WORK INSTRUCTIONS: Copy the records below exactly, but leave out any picture they contain.

▶

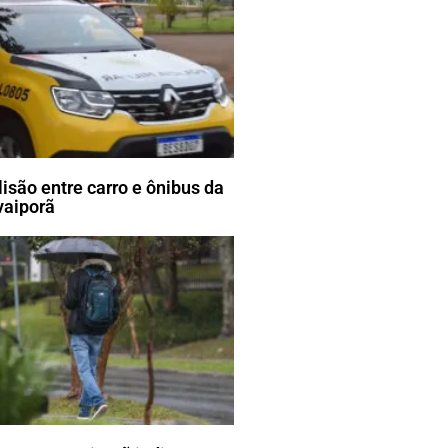
lisão entre carro e ônibus da
vaiporã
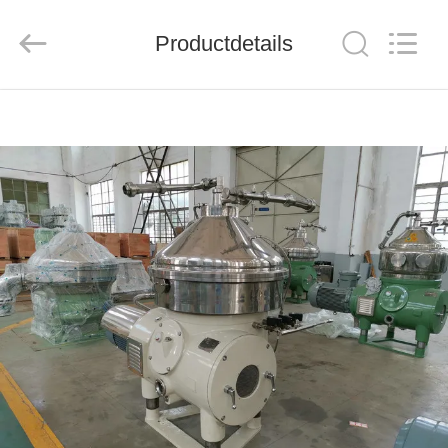
JUNENG
MACHINERY
(CHINA)
CO.,
Productdetails
LTD..
All
Rights
Reserved.
THUIS
PRODUCTEN
VIDEOS
OVER
ONS
FABRIEKSTOUR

◀

COMPLETED TASK:
lisão entre carro e ônibus da
vaiporã
JUNENG
MACHINERY
(CHINA)
CO.,
Productdetails
LTD..
All
Rights
Reserved.
THUIS
PRODUCTEN
VIDEOS
OVER
ONS
FABRIEKSTOUR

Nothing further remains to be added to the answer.